Advanced Micro Devices (NASDAQ: AMD) has rallied 118.3% year to date and 322.28% over the past year, cementing its position as one of AI infrastructure’s most closely watched stocks.
A price target of $527.29 has been set for AMD, implying 12.79% upside from its current price of $467.51, with a buy recommendation issued at 90% confidence.
The stock climbed 54.06% in just the past month and 10.24% in the last week alone, trading within 2% of its 52-week high of $481.41.
AMD posted Q1 2026 revenue of $10.25 billion, representing 37.9% year-over-year growth, while non-GAAP earnings per share of $1.37 beat consensus estimates by 5.88%.
Data Center revenue reached $5.775 billion in the quarter, growing 57% year over year, and management guided Q2 2026 revenue to approximately $11.20 billion, implying roughly 46% growth.
An OpenAI partnership for 6 gigawatts of AMD GPU deployment and Meta Platforms (NASDAQ: META) committing to up to 6 GW of Instinct GPUs represent multi-year revenue streams that current consensus may underweight.
Oracle (NYSE: ORCL) is deploying a 27,000-node AI cluster, with a 50,000 GPU supercluster planned for Q3 2026, adding further weight to AMD’s near-term pipeline.
Lisa Su stated that “Customer engagement around MI450 Series and Helios is strengthening, with leading customer forecasts exceeding our initial expectations.”
A bull-case scenario places AMD at $550.67 over the next 12 months, with a peak of $561.48, while analyst ratings currently stand at 4 Strong Buy, 33 Buy, 13 Hold, and zero Sell.
Valuation remains a concern, with AMD trading at a price-to-earnings ratio of 176 and an implied forward multiple of 102x, while the 14-day RSI sits at 72.59, in overbought territory.
Export controls also present a meaningful risk, with an $800 million MI308 charge recorded in Q2 2025 demonstrating how quickly Washington can affect AMD’s China revenue exposure.
Q2 2026 guidance calls for gross margin of 56%, and bulls note that underlying gross margin excluding charges had already reached 54%, suggesting the core operating model remained intact.

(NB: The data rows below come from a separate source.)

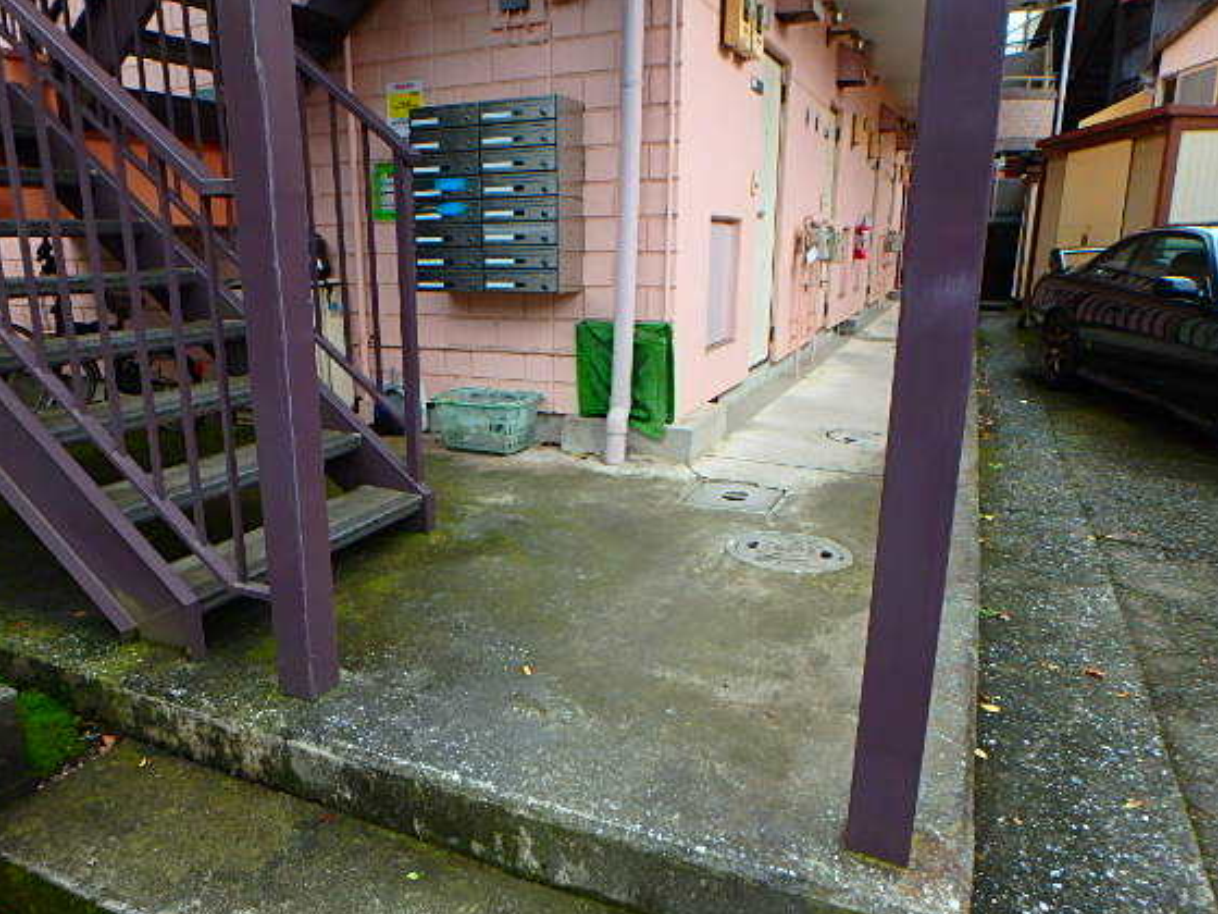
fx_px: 844
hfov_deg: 71.3
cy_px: 483
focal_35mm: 24
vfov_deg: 56.8
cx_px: 537
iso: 125
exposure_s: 1/160
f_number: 3.5
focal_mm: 3.7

The bear-case price target is set at $398.43, reflecting the range of outcomes tied to regulatory and demand-side variables facing the company.

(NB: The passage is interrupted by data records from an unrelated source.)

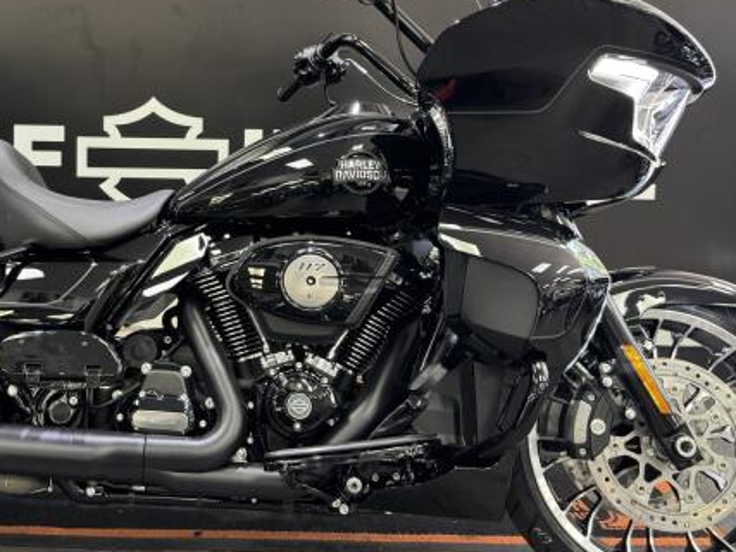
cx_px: 181
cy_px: 162
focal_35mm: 45
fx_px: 957
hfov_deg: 40.8
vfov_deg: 31.8
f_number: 1.78
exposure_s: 1/60
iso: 250
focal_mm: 6.76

Long-term price targets project AMD reaching $580 in 2027, $625 in 2028, $665 in 2029, and $705 by 2030, assuming continued conversion of AI infrastructure partnerships into recurring revenue.
Significant upside could emerge from MI450 share gains versus NVIDIA (NASDAQ: NVDA), while tightened export controls or a hyperscaler capital expenditure pullback represent the primary downside risks.